Superovulation — Using fertility medications to stimulate the growth of multiple follicles for ovulation. Also known as Controlled Ovarian Hyperstimulation (COH).
Subzonal Insertion (SUZI) — A predecessor to ICSI where the zona pellucida is punctured and sperm inserted into the area between the zona and the egg. Having more than one sperm enter the egg is a potential problem with this procedure.
Surrogate Mother — A woman who is artificially inseminated or undergoes an IVF procedure and carries to term a baby that will be adopted and raised by its genetic father and his partner. The term is usually used for a woman who is the biological mother of the baby she is carrying, while a gestational host carries a fetus that is not genetically hers.
SUZI — See Sub-zonal Insertion.
Synarel — A synthetic hormone used to treat endometriosis or for regulation before or during a controlled ovarian hyperstimulation cylce.

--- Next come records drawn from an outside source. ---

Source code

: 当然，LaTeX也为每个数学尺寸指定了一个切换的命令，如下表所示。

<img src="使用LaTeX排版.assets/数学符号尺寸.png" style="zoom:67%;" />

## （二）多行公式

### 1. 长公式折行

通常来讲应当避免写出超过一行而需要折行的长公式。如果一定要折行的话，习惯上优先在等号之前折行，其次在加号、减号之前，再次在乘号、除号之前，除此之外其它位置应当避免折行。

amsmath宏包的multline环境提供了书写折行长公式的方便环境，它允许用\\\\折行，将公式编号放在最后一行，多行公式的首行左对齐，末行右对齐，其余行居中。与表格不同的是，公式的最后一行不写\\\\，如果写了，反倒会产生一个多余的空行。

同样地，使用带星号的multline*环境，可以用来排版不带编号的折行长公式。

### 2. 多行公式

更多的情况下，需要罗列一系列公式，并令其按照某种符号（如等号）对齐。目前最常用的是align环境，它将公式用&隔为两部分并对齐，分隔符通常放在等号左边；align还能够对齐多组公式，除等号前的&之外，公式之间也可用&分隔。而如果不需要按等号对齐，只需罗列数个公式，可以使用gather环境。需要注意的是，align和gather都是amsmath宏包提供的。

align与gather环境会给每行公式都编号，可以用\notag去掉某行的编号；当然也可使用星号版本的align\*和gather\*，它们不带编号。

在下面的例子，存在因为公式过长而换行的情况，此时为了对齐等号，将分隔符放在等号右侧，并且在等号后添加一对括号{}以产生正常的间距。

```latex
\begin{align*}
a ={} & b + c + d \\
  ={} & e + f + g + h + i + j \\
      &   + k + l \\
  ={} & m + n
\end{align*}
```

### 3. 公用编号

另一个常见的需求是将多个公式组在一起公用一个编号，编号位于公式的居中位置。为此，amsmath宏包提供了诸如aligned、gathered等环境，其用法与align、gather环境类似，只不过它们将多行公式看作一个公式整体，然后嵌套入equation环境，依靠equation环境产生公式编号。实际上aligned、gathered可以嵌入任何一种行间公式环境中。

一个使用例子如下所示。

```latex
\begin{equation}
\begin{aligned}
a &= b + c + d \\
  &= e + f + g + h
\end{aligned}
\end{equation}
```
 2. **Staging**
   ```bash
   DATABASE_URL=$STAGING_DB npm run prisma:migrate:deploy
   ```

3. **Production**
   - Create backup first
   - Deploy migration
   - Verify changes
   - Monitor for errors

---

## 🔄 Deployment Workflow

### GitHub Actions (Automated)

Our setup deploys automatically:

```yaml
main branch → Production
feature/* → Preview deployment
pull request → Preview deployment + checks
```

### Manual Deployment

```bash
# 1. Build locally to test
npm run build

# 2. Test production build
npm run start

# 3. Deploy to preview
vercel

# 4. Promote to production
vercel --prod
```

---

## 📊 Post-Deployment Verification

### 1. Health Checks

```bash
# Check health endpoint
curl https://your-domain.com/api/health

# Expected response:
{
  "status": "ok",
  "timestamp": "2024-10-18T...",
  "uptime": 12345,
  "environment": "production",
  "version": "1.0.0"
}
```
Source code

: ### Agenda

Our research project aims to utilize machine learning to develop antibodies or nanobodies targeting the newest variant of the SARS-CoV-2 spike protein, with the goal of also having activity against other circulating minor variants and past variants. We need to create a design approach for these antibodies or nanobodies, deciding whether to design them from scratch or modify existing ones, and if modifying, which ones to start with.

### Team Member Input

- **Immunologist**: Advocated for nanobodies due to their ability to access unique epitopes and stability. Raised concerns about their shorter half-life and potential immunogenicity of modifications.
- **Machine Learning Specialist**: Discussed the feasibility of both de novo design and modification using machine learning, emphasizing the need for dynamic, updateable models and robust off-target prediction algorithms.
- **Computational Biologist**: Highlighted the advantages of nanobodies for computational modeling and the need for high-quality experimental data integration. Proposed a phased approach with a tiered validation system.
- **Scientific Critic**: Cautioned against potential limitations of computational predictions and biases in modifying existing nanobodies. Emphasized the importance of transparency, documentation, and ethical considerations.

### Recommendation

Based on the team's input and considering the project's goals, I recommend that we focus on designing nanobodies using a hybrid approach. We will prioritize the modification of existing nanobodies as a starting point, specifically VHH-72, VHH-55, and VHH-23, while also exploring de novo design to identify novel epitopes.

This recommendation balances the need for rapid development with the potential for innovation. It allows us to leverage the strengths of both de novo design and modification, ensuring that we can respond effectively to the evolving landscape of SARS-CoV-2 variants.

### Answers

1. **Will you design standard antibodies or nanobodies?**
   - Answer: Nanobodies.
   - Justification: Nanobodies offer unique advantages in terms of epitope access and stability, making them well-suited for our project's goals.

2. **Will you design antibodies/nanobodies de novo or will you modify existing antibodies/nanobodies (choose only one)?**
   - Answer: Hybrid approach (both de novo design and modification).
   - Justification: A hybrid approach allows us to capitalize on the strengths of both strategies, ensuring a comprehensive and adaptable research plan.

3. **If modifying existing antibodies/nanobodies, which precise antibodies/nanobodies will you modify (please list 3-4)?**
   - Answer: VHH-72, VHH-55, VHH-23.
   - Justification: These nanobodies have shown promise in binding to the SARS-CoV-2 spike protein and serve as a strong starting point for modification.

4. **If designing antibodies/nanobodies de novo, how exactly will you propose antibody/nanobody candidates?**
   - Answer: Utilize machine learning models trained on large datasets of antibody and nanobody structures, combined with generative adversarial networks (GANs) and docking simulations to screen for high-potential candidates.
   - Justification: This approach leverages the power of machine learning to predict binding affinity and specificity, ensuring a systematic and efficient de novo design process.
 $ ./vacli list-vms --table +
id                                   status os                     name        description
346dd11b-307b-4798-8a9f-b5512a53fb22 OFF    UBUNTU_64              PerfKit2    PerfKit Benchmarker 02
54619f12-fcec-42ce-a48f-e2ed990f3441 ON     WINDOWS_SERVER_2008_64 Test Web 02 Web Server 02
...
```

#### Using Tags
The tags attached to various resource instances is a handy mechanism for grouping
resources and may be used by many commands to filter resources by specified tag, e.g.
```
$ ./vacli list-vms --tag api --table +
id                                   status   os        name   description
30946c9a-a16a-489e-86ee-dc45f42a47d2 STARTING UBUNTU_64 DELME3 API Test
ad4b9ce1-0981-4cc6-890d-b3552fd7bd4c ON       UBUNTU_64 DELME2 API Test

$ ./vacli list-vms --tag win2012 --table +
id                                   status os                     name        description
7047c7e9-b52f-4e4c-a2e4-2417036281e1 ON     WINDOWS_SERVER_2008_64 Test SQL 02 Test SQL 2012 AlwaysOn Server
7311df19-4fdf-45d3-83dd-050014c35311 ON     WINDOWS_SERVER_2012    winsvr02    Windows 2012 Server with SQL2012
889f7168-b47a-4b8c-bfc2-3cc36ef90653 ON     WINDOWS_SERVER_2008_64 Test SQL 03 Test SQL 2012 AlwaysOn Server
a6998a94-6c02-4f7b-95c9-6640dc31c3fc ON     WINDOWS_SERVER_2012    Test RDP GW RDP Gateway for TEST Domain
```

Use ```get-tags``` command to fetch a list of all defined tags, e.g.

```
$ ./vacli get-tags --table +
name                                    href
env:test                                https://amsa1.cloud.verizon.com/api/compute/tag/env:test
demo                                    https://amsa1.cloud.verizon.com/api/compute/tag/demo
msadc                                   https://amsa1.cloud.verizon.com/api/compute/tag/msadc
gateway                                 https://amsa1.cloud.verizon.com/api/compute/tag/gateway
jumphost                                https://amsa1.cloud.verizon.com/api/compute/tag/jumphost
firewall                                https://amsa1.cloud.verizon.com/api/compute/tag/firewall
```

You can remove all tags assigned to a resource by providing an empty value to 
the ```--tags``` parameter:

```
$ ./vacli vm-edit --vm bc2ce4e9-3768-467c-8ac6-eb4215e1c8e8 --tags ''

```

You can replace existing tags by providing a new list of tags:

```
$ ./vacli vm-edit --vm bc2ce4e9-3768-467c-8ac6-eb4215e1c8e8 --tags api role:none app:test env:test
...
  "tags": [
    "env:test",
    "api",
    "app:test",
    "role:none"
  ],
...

Systemic Lupus Erythematosus (SLE) — An inflammatory connective tissue disease of unknown cause that occurs chiefly in women, is characterized by fever, skin rash, and arthritis, often by acute anemia, by small hemorrhages in the skin and mucous membrane, by inflammation of the pericardium, and in serious cases by involvement of the kidneys and central nervous system. If needed for arthritic symptoms or by women with the lupus anticoagulant, daily doses of aspirin and the steroid prednisone seem to reduce overall risk of pregnancy complications. Pregnancy complications in women with lupus can include blood clotting problems and a high risk of preterm delivery.